BLOCCO DI TESTO:

★ ★ ★

Sentenza Sentenza Cassazione Civile n. 25634 del 12/11/2020

Cassazione civile sez. VI, 12/11/2020, (ud. 24/09/2020, dep. 12/11/2020), n.25634

LA CORTE SUPREMA DI CASSAZIONE

SEZIONE SESTA CIVILE

SOTTOSEZIONE T

Composta dagli Ill.mi Sigg.ri Magistrati:

Dott. GRECO Antonio – Presidente –

Dott. ESPOSITO Antonio Francesco – Consigliere –

Dott. CROLLA Cosmo – Consigliere –

Dott. LUCIOTTI Lucio – rel. Consigliere –

Dott. RUSSO Rita – Consigliere –

ha pronunciato la seguente:

ORDINANZA

sul ricorso iscritto al n. 12204/2019 R.G. proposto da:

M.L., rappresentata e difesa, per procura speciale in

calce al ricorso, dall’avv. Saverio BARBIERI, ed elettivamente

domiciliata in Roma, alla via Mazzini, n. 4, presso lo studio legale

dell’avv. Aldo PINTO;

– ricorrente –

contro

AGENZIA DELLE ENTRATE, C.F. (OMISSIS), in persona del Direttore pro

tempore, rappresentata e difesa dall’AVVOCATURA GENERALE DELLO

STATO, presso la quale è domiciliata in Roma, alla via dei

Portoghesi n. 12;

– controricorrente –

avverso la sentenza n. 1194/09/2018 della Commissione tributaria

regionale del VENETO, Sezione staccata di VERONA, depositata in data

29/10/2018;

udita la relazione della causa svolta nella camera di consiglio non

partecipata del 24/09/2020 dal Consigliere LUCIOTTI Lucio.

★ ★ ★

GRUPPO DI RIGHE:
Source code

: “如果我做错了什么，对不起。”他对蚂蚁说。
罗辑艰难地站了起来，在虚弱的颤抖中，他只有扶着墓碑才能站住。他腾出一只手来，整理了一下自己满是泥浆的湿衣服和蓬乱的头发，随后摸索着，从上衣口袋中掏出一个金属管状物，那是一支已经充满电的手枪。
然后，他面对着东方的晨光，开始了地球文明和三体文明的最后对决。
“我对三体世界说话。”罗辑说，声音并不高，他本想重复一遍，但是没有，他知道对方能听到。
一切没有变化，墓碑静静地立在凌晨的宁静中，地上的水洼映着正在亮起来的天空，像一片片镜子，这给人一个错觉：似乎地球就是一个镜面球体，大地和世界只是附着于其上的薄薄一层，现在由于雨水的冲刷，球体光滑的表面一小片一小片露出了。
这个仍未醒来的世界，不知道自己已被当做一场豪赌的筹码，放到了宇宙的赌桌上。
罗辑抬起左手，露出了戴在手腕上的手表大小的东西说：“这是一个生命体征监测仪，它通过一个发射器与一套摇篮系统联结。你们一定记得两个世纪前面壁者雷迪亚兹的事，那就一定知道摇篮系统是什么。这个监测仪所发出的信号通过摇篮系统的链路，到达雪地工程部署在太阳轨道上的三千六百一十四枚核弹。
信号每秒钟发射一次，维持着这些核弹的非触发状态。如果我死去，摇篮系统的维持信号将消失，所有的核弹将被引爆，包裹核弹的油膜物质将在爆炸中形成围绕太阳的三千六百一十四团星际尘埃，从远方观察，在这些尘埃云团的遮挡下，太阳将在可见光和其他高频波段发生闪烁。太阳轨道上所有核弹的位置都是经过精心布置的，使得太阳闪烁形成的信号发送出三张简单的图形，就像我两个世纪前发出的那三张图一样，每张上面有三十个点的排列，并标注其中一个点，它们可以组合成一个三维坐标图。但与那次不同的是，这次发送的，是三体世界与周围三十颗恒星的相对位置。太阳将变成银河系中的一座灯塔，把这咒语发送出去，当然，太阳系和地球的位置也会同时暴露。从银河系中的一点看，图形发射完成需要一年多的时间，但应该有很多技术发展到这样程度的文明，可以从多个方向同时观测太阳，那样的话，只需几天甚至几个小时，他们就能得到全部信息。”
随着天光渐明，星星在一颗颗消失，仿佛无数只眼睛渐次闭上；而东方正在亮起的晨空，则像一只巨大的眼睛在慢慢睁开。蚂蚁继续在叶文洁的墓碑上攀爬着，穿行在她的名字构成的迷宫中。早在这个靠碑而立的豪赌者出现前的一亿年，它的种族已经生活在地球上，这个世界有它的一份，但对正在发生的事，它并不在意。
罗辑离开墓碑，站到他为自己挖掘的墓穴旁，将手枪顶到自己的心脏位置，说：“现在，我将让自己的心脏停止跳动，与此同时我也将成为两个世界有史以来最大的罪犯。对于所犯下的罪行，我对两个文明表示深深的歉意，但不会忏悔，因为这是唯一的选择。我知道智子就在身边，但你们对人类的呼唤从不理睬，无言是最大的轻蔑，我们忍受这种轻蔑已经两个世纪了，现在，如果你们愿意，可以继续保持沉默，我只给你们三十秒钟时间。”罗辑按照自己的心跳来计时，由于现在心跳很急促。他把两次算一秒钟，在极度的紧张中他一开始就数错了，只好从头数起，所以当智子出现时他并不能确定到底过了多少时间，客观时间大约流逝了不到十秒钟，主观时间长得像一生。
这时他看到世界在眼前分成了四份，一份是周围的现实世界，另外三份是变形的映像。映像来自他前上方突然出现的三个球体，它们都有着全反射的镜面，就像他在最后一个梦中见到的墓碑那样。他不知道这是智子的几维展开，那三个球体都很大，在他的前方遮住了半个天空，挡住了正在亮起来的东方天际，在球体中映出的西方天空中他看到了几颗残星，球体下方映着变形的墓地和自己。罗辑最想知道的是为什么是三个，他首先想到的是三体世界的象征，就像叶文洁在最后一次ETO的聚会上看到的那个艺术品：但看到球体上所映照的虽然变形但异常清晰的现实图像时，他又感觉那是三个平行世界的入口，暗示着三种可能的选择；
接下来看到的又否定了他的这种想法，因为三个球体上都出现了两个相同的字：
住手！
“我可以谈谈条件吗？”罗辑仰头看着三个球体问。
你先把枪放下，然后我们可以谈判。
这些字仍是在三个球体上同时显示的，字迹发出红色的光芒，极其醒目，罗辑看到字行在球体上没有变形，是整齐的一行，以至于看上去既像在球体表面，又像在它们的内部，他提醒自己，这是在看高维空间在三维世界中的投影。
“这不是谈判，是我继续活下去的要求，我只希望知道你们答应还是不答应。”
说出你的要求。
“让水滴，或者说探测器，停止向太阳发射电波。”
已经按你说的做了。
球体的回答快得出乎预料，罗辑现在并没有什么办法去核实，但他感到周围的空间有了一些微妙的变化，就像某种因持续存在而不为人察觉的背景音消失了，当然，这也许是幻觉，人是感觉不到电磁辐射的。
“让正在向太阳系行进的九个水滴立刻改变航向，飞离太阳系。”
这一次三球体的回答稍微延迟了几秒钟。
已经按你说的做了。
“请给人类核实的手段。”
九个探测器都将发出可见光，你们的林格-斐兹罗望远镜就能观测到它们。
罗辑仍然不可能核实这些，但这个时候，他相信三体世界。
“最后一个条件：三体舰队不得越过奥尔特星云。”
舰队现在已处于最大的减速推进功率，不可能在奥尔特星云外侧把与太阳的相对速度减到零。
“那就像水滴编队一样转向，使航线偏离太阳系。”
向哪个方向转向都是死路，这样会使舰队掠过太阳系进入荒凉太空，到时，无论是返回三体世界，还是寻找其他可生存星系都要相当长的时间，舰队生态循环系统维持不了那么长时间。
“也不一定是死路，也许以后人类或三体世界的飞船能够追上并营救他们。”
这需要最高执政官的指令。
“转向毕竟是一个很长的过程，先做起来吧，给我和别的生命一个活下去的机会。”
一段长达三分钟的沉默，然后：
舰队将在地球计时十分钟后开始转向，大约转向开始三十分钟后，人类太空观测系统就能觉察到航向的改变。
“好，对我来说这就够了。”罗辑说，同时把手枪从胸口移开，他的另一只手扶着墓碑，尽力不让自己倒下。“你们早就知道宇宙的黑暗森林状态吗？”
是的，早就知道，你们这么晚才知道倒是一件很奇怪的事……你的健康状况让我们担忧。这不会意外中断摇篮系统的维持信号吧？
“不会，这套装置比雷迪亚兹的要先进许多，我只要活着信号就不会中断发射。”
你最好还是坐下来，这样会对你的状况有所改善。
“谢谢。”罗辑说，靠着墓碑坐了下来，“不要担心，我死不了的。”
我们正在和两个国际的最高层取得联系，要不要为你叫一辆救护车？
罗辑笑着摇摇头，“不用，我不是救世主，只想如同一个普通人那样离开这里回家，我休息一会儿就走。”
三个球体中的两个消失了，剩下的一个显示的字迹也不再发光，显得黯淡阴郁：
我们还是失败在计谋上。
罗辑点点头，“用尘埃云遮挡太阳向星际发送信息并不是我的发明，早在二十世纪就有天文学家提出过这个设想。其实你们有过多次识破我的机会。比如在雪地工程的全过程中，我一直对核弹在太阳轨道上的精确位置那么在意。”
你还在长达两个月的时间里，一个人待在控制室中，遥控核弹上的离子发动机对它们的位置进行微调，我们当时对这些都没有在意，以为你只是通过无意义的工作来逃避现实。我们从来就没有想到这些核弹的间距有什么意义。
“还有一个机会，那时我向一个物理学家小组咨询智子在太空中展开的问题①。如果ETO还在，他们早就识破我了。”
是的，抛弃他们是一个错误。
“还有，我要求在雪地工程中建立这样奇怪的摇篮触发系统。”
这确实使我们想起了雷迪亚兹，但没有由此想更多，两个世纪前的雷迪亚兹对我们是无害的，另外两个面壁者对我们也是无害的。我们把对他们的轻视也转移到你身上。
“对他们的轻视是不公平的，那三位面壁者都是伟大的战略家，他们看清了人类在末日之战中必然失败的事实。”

★ ★ ★

COMPITO: Riproduci dall'ordinanza della Cassazione tutto il passo che parte da "regionale del VENETO, Sezione" e scende fino a "Consigliere LUCIOTTI Lucio.".

RISPOSTA:
regionale del VENETO, Sezione staccata di VERONA, depositata in data

29/10/2018;

udita la relazione della causa svolta nella camera di consiglio non

partecipata del 24/09/2020 dal Consigliere LUCIOTTI Lucio.